Equal pay for mental health and addiction support workers is a win for everyone

Unions, DHBs and providers have welcomed today’s announcement that the Government will enter equal pay negotiations for community mental health and addiction support workers.

"We’re thrilled that the Government has followed through on its election commitment to extend the care and support settlement to mental health workers," says Melissa Woolley, Public Service Association national organiser for community public services.

"There have been increasingly worrying signs that many of these workers were considering a move into general care and support work due to the discrepancy in pay, and today’s announcement will be a boost to them all."

The PSA and E tū unions lodged an equal pay claim with the Employment Relations Authority on behalf of mental health and addiction support workers in June 2017, following their exclusion from the historic equal pay settlement for other care and support workers. Service providers supported the claim but were not sufficiently resourced to fund the settlement themselves.

"We are relieved and grateful that Minister Clark has given the Government’s commitment to addressing this for staff and their employers," says Marion Blake, CEO of Platform Trust. "We need to be able to retain, and to recruit into, our highly skilled workforce that does extraordinarily valuable work to support people when they experience mental health and addictions challenges."

John Ryall, E tū Assistant National Secretary, welcomed the Government’s commitment to enter negotiations and praised the claimants in the case who were prepared to fight for fair pay.

"Our members are feeling heartened by this pledge.

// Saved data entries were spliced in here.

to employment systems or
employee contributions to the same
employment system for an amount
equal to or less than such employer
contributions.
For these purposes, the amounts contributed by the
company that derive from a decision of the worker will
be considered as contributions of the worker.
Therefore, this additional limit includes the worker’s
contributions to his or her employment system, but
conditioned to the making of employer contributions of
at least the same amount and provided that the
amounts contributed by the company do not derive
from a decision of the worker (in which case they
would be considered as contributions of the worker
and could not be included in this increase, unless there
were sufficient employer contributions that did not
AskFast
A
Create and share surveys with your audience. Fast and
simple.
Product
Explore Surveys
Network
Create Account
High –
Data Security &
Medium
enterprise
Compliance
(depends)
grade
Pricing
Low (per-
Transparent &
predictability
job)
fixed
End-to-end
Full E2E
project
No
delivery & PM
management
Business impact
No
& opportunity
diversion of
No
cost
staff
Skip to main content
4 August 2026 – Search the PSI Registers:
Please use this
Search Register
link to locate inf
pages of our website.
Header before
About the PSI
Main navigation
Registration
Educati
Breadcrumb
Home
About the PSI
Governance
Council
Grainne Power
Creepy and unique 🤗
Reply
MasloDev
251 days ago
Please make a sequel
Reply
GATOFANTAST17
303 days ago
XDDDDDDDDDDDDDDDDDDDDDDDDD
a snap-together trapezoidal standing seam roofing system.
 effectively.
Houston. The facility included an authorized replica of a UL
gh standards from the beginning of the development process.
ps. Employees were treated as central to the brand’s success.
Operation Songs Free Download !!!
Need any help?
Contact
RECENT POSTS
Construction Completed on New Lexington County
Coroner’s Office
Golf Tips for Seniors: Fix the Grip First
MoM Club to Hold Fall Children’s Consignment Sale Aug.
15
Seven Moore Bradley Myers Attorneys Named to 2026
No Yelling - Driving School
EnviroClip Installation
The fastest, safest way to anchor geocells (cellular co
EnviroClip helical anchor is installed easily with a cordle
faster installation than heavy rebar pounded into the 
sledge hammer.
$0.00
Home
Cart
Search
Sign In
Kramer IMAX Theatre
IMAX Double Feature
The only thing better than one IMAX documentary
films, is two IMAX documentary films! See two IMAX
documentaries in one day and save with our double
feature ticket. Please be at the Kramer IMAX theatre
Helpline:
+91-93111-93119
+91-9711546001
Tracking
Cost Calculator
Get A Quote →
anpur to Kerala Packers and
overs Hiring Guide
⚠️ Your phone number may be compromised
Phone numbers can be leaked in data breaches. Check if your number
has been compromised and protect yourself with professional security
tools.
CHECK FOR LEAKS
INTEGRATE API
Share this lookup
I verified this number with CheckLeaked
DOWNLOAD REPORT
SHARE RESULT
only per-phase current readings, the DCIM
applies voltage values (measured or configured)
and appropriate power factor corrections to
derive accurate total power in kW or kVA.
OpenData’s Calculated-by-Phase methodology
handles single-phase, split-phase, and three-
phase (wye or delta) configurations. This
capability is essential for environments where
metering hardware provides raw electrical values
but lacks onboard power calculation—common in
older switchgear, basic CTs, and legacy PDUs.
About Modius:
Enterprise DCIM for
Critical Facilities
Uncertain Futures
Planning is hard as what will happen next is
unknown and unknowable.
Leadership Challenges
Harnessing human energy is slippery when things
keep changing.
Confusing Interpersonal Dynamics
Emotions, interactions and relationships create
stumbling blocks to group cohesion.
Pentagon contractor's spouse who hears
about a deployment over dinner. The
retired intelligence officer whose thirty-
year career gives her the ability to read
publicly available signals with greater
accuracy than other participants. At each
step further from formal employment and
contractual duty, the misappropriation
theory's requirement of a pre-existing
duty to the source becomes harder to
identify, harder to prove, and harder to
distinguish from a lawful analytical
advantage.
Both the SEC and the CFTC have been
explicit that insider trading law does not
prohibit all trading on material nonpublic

They saw how it was unfair to be paid less - often to work with the same clients who have both mental health and disability needs - and this is a real win for them," says Ryall.

Formal negotiations on the settlement between the Ministry of Health, unions, DHBs and providers will begin in January 2018. The proposed settlement - modelled on the care and support (pay equity) settlement - would affect around 3,800 mental health and addiction support workers.

"It is in everyone’s interests to ensure these vital workers are remunerated fairly for the important work they do in our communities," says Ron Dunham, DHB lead Chief Executive for mental health and addiction services.

"It’s the right thing to do, and it will help to ensure that New Zealand has a robust workforce to look after people needing mental health and addiction support."